**What you will do**
Going through the data below, tally every line where the string "papers" occurs, then give only the tally.

[Given data]

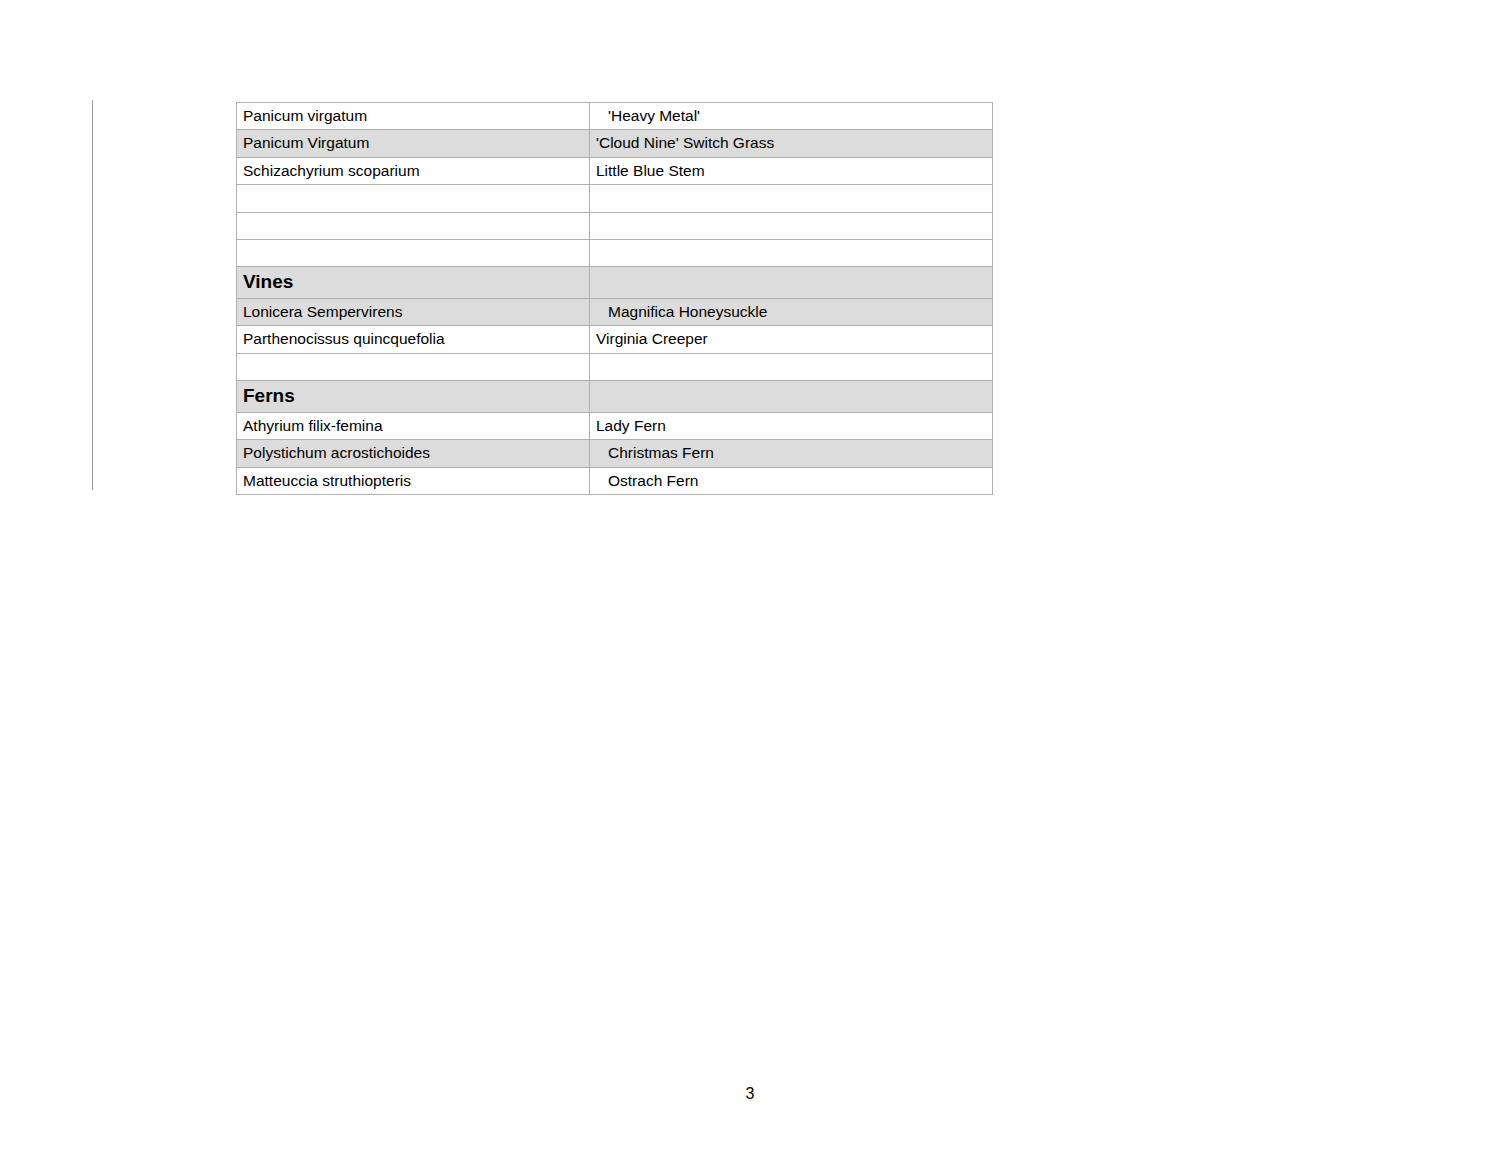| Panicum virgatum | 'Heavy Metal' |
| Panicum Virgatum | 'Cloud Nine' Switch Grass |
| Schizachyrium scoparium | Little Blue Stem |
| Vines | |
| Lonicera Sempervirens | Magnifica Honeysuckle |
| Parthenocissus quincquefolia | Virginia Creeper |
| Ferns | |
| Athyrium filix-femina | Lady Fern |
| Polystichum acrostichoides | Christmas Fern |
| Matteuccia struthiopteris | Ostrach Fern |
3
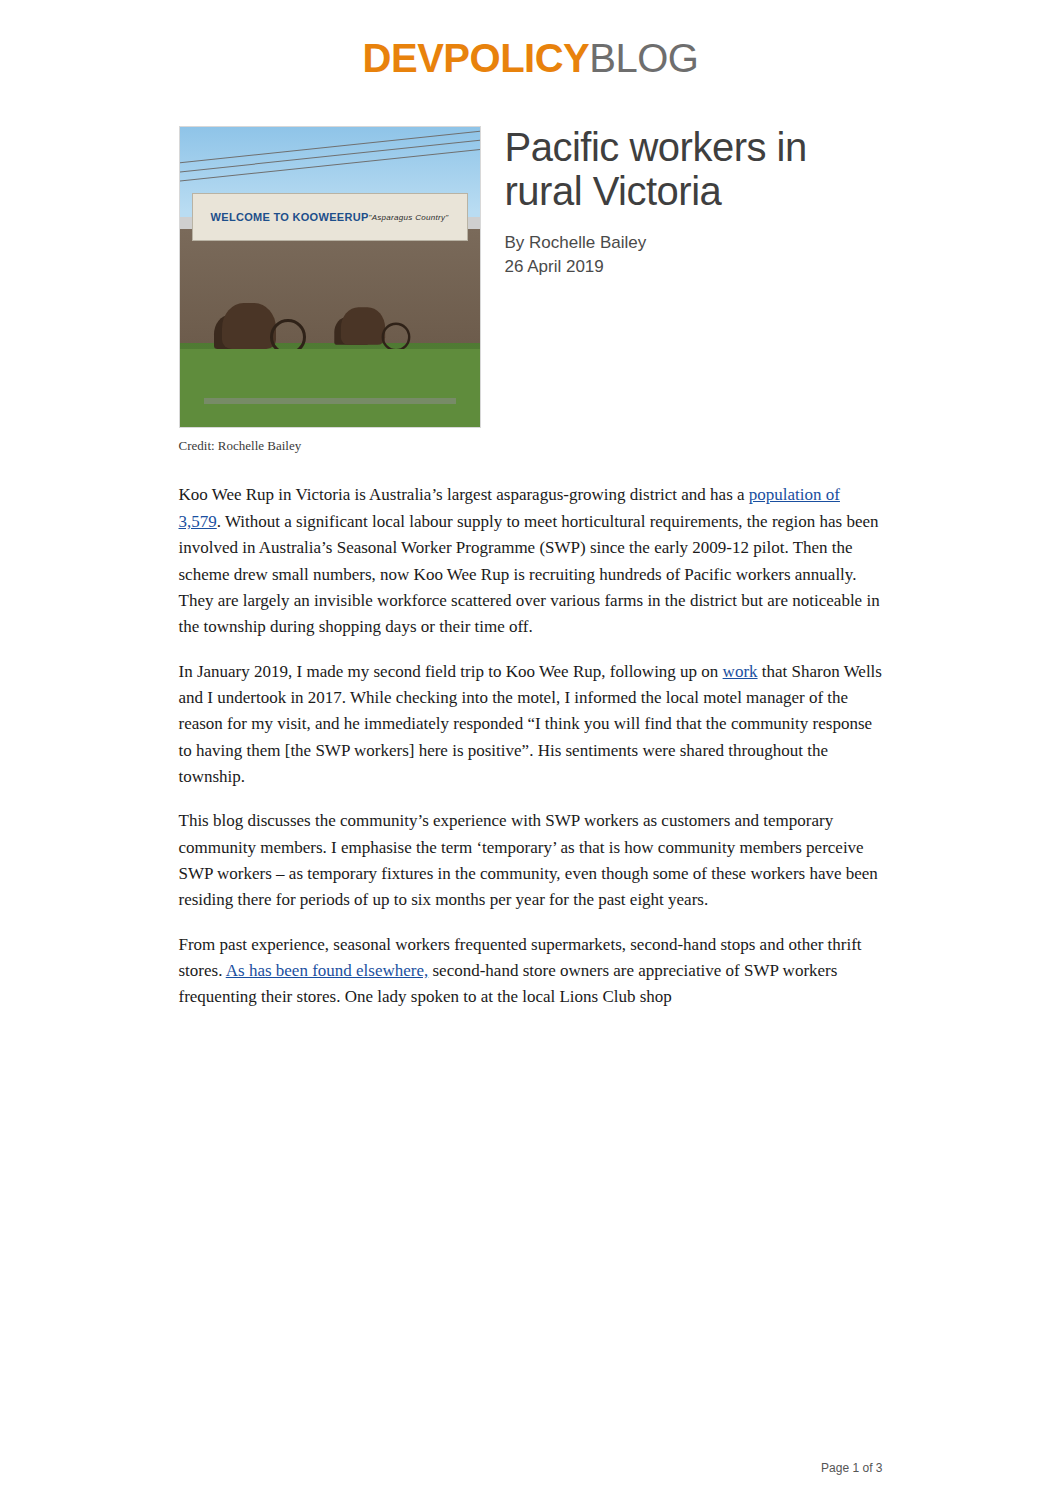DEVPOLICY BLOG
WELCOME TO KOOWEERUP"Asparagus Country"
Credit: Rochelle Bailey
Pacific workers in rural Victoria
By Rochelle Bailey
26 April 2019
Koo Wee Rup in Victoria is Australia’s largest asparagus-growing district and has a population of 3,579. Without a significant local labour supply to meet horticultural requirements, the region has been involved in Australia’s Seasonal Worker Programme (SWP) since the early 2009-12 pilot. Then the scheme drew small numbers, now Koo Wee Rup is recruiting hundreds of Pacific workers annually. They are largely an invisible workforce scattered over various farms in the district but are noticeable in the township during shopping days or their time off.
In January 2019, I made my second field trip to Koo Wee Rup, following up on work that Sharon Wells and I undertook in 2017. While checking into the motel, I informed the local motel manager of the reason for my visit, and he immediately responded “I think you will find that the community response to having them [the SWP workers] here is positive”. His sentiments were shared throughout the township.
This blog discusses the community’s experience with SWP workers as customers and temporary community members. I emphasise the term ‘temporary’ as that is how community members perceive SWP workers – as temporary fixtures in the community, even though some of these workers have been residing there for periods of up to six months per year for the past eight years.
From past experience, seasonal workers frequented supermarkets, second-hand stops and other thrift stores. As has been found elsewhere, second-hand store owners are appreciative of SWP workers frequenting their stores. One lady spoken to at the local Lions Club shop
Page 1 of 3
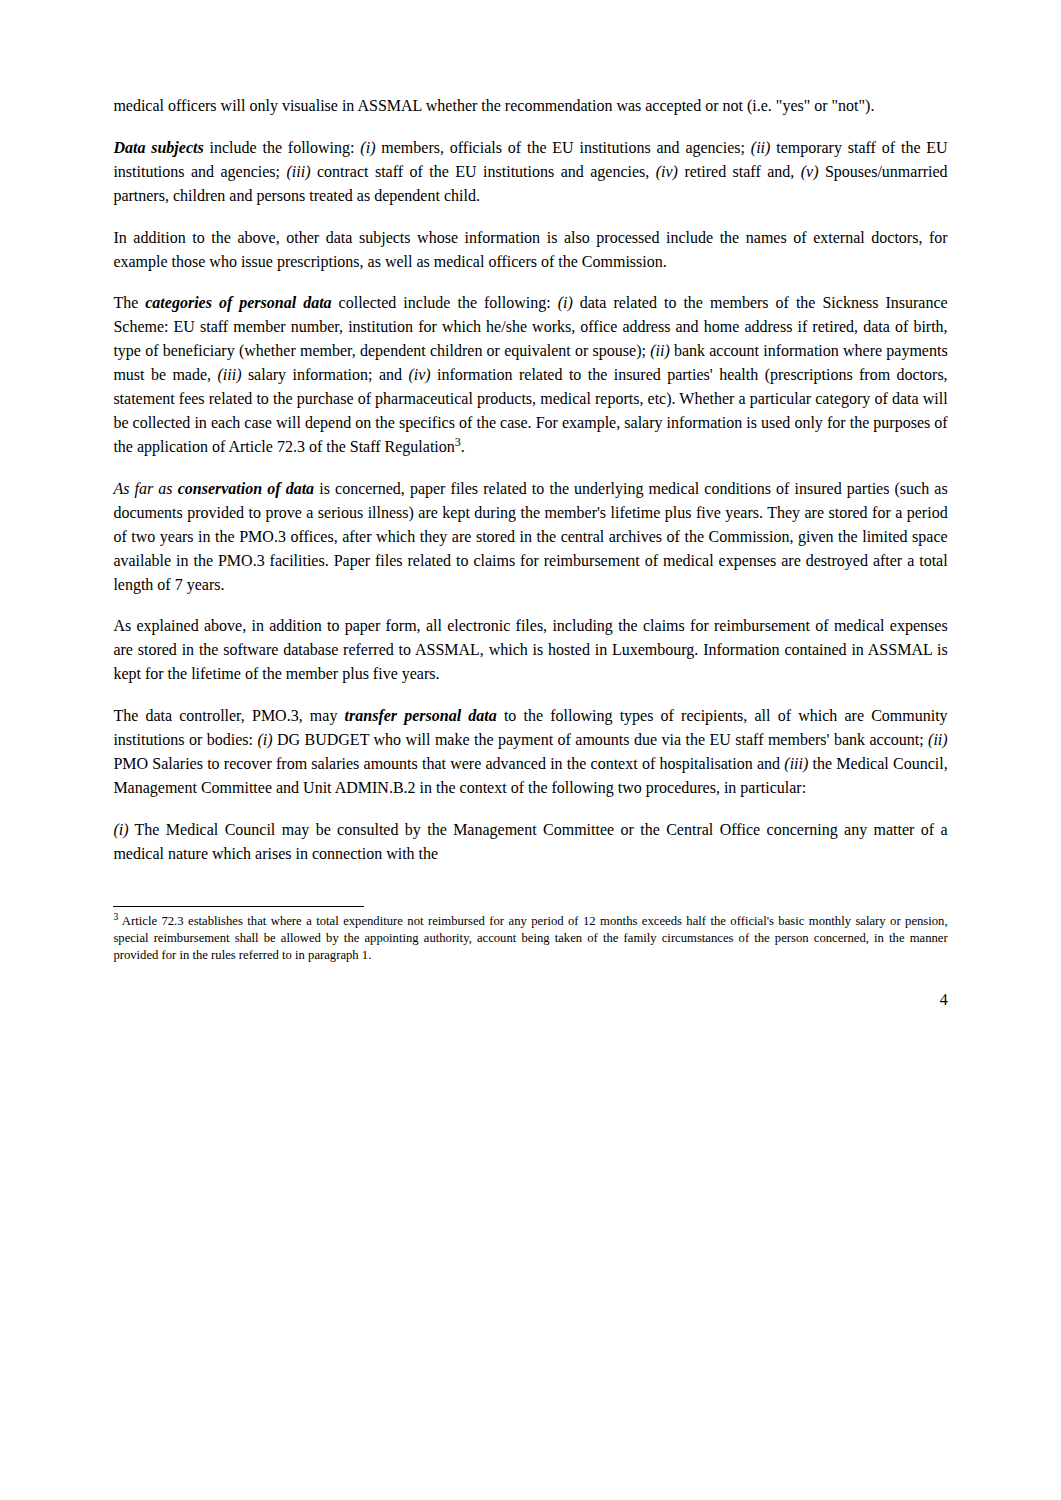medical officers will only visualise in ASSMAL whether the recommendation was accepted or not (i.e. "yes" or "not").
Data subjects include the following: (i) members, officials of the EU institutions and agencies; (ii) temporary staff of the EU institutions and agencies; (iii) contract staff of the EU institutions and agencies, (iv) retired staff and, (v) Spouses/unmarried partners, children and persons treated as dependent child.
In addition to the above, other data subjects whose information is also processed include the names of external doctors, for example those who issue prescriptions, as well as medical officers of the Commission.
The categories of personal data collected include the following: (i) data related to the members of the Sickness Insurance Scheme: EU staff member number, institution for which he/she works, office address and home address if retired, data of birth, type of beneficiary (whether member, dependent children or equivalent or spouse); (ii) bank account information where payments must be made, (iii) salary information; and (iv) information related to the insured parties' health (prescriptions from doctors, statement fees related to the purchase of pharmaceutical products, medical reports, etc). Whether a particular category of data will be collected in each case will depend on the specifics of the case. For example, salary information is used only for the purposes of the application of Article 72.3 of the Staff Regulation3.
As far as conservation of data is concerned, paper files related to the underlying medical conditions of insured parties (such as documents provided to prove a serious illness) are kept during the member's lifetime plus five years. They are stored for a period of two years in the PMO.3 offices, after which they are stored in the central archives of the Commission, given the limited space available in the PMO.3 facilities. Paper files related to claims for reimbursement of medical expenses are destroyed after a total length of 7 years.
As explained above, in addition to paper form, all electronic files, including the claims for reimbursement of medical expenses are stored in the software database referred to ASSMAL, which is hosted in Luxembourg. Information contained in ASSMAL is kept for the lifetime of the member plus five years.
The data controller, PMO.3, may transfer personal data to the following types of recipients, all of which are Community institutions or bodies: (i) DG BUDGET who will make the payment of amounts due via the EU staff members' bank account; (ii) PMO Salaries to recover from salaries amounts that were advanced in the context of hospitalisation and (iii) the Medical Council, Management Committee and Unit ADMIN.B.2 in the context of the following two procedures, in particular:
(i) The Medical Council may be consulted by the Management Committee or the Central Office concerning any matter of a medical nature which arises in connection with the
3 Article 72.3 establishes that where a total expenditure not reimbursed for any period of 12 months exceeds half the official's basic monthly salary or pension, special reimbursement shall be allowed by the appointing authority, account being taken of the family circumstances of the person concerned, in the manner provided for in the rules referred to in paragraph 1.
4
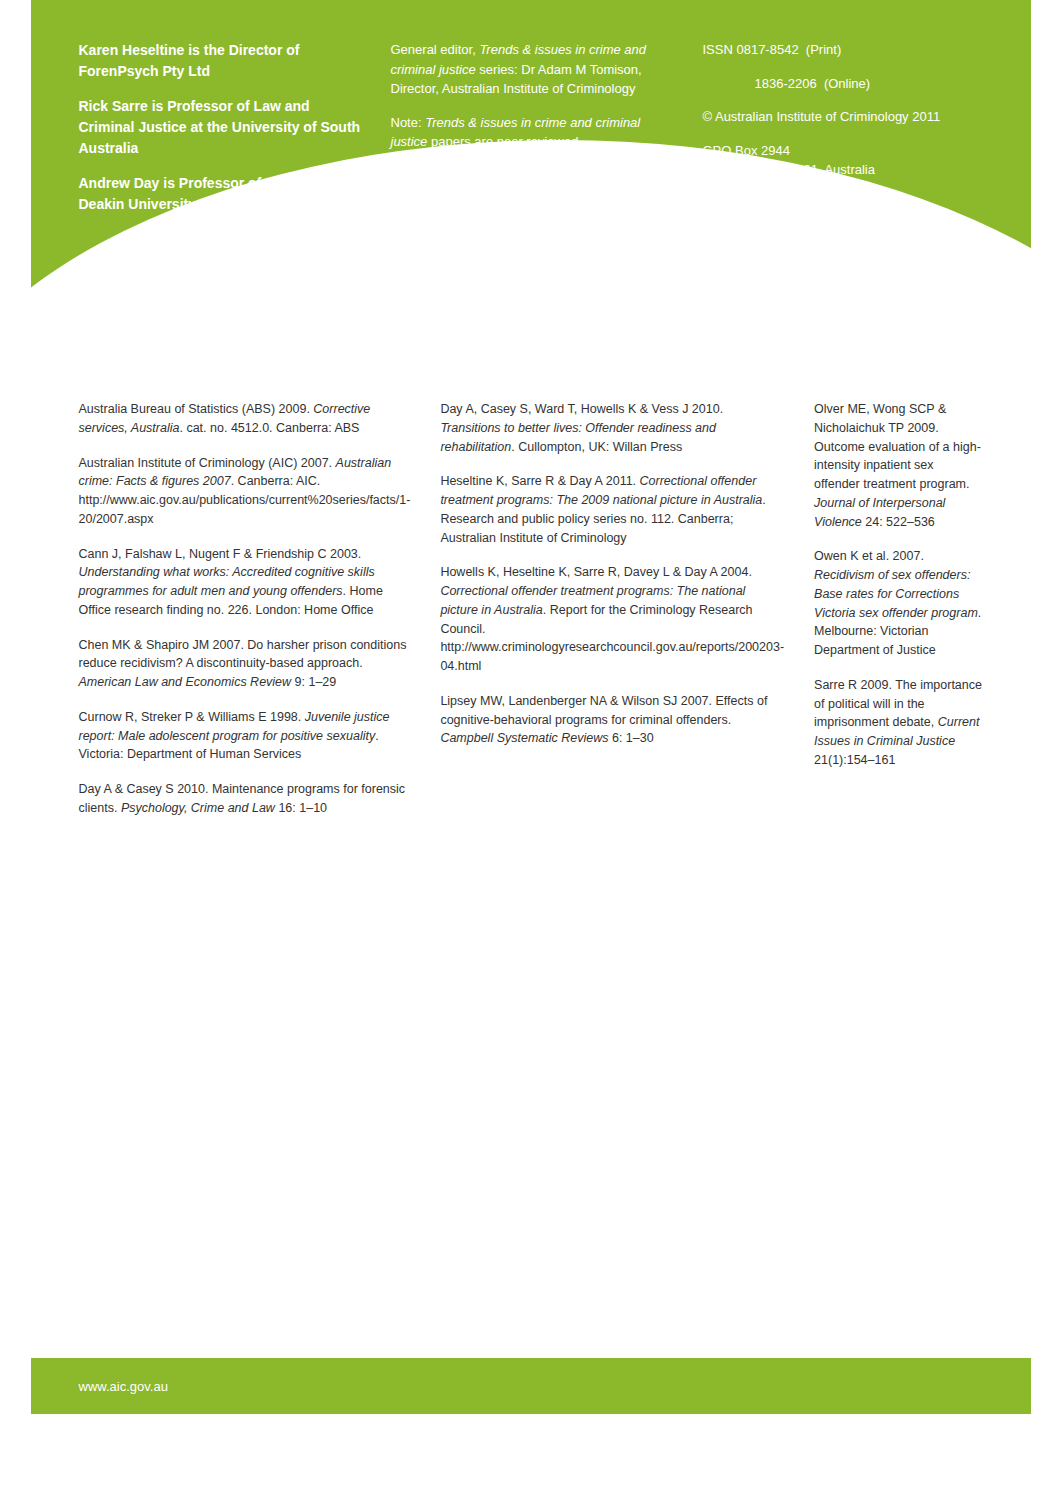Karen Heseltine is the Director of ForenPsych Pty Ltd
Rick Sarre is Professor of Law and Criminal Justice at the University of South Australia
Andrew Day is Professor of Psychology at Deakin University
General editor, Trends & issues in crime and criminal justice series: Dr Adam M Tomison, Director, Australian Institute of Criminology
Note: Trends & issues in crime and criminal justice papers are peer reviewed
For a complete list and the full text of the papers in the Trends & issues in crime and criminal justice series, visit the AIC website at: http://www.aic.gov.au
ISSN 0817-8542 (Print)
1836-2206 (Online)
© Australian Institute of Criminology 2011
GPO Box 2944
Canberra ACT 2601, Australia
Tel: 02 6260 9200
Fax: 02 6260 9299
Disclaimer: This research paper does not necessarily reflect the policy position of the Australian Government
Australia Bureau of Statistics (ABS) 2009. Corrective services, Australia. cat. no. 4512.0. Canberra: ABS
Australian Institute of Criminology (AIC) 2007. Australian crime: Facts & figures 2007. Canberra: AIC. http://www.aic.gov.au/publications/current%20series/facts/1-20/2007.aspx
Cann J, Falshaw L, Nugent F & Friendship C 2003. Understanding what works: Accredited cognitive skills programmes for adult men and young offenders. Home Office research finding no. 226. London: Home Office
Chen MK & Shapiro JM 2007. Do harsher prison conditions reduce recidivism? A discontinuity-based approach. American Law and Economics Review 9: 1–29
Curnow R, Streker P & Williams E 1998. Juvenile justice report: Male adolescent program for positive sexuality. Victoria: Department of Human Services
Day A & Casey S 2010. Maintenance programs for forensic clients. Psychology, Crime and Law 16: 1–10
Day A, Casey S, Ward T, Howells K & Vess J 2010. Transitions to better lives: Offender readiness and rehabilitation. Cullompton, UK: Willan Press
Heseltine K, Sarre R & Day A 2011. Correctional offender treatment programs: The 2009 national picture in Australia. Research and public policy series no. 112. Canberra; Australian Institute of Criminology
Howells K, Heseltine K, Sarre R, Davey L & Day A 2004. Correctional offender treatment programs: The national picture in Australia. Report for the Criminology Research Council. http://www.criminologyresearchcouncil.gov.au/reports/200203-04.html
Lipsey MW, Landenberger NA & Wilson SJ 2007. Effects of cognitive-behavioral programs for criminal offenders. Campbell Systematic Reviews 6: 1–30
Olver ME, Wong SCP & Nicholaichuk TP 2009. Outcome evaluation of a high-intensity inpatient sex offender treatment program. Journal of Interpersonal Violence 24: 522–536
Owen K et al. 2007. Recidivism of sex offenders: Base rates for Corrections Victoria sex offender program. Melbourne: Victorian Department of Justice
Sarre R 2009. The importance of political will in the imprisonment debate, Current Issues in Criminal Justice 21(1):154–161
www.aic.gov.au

[/Given data]

**Output**
2